Analysis of membrane proteins.

OMPs and inner membrane proteins (IMPs) were isolated from lysed total cell proteins by Sarkosyl separation as described previously (31). IMPs purified from 100 μg of total proteins and OMPs purified from 1 mg of total proteins were separated by SDS-PAGE and stained with Coomassie brilliant blue. The band intensities of OMPs were evaluated using densitometric scanning (Image Master 1D Elite; GE Healthcare, Buckinghamshire, United Kingdom). Protein bands were excised from gels, and the identification procedure was followed as previously described (20). The protein concentration was determined by the Bradford method (3).

Preparation of antibodies.

After amplification of DNA fragments using chromosomal DNA of PAO1 as a template with Fopr867 (5′-GGAATTCGAGGTTCACGCCGAGTCCTTCACTG-3′) and Ropr866 or Fopr868 (5′-GGAATTCTACGGATCCACCGAGCGCCTGC-3′) and Ropr869 (5′-CCGCTCGAGGTTGTCGGTCTTGATGCCGTCG-3′), the amplified DNA fragments were digested with EcoRI/HindIII or EcoRI/XhoI (underlined) and ligated into pGEX6P1 to yield pGEXp86 and pGEXo86, and these plasmids were introduced into E. coli BL21. The transformants were cultured at 37°C in LB liquid medium containing ampicillin. At an optical density at 600 nm (OD₆₀₀) of 0.5, the culture medium was rapidly chilled to 20°C, induced with 100 μM IPTG, and incubated for an additional 3 h at 20°C. After harvesting cells by centrifugation, the pellet was resuspended in 50 mM phosphate buffer (pH 7.5) and disrupted ultrasonically. After adding Triton X-100 (final concentration of 1%) and incubating at 4°C for 30 min, unbroken cells were eliminated by centrifugation. The hybrid proteins were purified by Bulk and RediPack glutathione S-transferase (GST) purification modules (GE Healthcare), and the GST was removed with PreScission protease (GE Healthcare). Antisera against p-Opr86 or o-Opr86 were produced by immunizing infant Japanese White rabbits. Doses of antigen (0.3 mg) were emulsified in complete Freund's adjuvant (BD Biosciences, San Jose, CA) and immunized for priming. Two boosts at 2 and 4 weeks with another 0.1-mg dose of protein in incomplete Freund's adjuvant were performed, and then sera were collected at 6 weeks. Antiserum against PAO1 was generated by using the same protocols except that a heat-inactivated bacterial preparation was used as the immunogen (10⁸ CFU per dose). For purification of IgG, proteins in rabbit serum were extracted by ammonium sulfate precipitation in 60% (wt/vol) saturated ammonium sulfate. After desalting with HiTrap (GE Healthcare), IgG was purified from the extracted proteins by HiTrap protein A HP (GE Healthcare). The fractions of protein were detected at 280 nm.

§ **WHAT TO WORK ON**
According to the methods passage, which method was used to determine the protein concentration? Rely only on the methods passage.

§ **INFORMATION SHOWN**
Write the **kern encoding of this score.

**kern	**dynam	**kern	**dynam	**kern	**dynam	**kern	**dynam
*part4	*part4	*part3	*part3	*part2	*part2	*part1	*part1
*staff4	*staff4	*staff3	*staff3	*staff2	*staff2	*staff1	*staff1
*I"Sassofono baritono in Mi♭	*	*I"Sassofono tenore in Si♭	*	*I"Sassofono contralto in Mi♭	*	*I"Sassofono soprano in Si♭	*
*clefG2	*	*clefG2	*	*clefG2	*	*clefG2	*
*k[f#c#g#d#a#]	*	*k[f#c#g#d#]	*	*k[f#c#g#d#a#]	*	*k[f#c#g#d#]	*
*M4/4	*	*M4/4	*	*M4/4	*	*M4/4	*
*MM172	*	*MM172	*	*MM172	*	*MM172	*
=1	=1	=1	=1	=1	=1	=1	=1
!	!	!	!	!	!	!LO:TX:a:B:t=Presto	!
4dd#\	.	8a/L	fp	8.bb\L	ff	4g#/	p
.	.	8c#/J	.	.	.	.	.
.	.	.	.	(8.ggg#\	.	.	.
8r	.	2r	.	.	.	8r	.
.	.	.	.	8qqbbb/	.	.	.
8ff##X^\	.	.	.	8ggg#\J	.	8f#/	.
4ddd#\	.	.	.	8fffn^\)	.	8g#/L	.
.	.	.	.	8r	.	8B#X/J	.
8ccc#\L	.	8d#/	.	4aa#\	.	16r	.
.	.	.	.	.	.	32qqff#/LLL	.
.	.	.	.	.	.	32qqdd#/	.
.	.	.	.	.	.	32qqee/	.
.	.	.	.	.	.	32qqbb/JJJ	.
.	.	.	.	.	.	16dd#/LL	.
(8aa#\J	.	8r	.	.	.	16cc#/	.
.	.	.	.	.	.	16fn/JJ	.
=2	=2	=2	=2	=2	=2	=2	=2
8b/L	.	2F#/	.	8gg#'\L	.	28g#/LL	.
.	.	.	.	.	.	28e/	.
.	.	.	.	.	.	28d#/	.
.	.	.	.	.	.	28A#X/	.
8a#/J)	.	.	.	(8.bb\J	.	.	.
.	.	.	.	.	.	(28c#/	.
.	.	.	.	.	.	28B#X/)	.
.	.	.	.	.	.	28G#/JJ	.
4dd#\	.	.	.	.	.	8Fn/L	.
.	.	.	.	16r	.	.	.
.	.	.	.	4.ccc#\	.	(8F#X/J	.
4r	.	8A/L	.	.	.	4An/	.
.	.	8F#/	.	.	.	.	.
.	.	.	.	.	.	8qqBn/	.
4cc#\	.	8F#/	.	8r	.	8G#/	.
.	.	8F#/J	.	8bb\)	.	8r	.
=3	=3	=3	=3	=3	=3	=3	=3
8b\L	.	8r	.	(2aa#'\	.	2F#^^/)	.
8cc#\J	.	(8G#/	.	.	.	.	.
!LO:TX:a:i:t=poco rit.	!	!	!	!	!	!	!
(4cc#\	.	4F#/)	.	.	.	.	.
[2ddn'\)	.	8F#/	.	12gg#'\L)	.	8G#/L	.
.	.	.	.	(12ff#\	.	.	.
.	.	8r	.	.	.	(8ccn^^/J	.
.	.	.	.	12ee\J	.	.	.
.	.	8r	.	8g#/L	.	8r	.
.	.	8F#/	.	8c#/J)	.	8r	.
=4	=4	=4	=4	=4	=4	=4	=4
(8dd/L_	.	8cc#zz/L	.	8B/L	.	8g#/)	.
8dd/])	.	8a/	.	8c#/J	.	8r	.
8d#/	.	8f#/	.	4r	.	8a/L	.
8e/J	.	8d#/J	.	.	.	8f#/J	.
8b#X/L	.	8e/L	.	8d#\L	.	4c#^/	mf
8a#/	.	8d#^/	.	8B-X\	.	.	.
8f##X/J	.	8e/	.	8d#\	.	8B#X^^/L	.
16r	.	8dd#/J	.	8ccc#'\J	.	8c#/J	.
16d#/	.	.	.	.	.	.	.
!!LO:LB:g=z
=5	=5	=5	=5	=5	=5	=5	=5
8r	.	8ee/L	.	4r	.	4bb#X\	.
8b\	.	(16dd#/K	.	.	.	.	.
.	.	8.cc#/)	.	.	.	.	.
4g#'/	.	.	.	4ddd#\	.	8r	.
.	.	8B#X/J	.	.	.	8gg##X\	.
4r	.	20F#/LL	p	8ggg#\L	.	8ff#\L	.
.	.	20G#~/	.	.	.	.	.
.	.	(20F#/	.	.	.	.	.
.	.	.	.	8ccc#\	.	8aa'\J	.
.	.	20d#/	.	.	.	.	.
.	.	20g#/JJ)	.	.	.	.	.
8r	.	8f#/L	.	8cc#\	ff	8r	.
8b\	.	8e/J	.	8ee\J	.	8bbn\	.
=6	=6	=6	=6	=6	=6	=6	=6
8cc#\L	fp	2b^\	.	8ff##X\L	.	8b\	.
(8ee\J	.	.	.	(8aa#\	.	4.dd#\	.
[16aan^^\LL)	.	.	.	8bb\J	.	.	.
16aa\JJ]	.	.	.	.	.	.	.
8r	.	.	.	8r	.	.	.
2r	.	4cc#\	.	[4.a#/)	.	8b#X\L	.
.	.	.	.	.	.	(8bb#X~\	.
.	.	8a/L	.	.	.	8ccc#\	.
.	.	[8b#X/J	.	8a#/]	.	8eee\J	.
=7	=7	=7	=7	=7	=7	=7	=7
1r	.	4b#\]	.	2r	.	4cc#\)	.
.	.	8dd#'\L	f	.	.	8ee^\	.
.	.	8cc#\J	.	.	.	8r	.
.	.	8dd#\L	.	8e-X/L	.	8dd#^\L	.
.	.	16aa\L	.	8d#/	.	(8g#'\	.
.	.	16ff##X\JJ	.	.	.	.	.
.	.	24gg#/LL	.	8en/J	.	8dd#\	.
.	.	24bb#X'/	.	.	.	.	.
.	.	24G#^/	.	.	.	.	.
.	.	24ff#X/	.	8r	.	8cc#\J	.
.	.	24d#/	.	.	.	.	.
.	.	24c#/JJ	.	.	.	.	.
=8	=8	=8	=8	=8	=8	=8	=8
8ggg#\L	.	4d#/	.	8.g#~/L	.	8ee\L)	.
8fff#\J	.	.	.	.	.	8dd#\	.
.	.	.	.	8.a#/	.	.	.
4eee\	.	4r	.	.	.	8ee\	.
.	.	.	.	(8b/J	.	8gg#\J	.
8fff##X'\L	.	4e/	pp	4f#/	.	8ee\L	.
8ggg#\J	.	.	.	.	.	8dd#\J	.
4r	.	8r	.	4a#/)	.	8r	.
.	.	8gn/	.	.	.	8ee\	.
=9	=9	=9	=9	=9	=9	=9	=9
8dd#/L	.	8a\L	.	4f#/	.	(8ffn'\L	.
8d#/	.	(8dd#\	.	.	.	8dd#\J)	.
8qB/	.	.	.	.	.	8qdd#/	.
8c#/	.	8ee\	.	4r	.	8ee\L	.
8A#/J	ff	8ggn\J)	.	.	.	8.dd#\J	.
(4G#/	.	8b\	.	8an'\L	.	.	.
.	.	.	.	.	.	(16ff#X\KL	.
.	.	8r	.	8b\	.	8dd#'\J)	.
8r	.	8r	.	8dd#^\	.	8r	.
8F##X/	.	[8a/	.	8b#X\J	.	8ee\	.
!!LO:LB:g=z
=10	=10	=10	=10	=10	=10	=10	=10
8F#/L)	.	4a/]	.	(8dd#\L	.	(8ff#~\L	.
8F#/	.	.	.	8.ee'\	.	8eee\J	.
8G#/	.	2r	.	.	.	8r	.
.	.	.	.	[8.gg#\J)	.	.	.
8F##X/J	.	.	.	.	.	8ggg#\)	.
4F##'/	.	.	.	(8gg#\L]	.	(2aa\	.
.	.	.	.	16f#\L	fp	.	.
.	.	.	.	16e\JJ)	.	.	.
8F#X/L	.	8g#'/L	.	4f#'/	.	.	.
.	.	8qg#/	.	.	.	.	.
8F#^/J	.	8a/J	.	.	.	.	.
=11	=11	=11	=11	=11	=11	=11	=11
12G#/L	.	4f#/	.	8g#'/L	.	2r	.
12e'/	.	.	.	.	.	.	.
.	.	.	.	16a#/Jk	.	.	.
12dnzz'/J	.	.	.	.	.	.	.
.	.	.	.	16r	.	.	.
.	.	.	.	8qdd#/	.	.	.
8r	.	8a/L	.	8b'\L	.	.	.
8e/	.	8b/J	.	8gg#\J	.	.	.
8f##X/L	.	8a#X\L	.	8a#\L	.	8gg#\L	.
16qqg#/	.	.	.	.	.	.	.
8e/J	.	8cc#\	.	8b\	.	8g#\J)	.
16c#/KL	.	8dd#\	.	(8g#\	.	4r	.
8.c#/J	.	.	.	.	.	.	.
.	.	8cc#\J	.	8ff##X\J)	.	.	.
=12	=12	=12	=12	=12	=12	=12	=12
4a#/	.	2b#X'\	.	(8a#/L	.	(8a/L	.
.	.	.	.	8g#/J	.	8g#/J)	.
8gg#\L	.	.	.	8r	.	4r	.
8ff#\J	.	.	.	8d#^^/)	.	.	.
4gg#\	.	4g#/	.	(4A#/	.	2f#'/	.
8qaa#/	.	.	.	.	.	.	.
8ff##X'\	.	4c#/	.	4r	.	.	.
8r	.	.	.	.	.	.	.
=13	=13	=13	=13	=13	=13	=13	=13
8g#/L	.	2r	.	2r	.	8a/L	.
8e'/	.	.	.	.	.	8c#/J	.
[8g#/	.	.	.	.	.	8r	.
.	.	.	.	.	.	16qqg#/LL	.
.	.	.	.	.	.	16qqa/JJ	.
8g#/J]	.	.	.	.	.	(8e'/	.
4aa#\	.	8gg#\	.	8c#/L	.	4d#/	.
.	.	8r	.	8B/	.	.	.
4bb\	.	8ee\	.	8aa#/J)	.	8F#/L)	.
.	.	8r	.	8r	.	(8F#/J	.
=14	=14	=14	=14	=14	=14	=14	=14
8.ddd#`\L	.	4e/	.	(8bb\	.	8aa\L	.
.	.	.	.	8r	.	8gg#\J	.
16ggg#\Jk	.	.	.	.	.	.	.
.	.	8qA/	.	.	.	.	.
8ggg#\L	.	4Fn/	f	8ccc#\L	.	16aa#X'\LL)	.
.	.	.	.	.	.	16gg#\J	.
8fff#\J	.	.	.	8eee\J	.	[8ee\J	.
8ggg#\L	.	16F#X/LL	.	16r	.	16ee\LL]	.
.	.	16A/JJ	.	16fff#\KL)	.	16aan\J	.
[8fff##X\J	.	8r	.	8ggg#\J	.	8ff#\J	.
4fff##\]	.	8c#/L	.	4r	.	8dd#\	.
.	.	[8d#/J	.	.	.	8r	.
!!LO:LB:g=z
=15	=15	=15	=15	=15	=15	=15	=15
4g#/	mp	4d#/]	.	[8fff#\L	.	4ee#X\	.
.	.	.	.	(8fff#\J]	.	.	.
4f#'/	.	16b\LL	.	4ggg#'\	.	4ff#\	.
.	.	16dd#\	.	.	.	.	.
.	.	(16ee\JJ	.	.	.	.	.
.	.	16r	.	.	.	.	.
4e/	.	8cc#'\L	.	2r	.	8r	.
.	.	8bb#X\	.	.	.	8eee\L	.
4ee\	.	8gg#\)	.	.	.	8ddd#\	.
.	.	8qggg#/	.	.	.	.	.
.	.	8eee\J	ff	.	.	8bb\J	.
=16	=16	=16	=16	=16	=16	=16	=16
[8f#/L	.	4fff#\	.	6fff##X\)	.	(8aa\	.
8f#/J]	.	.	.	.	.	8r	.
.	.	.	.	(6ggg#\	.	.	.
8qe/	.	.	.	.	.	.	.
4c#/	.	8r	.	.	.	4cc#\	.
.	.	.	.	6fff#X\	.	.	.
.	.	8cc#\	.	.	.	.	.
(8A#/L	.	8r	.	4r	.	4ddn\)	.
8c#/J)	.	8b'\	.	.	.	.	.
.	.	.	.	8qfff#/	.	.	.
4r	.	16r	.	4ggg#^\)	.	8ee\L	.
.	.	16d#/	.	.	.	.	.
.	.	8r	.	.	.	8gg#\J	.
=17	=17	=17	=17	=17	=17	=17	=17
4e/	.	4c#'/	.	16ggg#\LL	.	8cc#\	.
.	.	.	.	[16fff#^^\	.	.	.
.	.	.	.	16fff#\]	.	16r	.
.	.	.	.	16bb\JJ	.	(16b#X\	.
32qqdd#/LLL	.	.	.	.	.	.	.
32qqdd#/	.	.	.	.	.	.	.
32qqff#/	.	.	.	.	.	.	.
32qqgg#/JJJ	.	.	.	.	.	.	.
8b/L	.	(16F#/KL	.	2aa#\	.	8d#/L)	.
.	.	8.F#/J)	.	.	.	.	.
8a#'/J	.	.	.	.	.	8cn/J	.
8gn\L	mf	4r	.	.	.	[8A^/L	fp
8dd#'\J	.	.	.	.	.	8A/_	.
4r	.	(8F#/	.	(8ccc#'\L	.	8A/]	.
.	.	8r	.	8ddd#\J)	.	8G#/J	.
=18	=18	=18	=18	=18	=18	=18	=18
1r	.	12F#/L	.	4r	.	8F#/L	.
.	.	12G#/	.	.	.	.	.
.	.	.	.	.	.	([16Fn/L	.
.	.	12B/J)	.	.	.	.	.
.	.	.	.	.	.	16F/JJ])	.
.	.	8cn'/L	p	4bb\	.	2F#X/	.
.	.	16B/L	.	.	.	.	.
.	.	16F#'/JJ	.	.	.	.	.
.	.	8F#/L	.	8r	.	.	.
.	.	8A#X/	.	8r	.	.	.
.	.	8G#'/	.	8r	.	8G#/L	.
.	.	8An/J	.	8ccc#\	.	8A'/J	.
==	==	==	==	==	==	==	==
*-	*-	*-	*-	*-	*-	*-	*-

§ **OUTPUT FOR THIS TASK**
The Bradford method.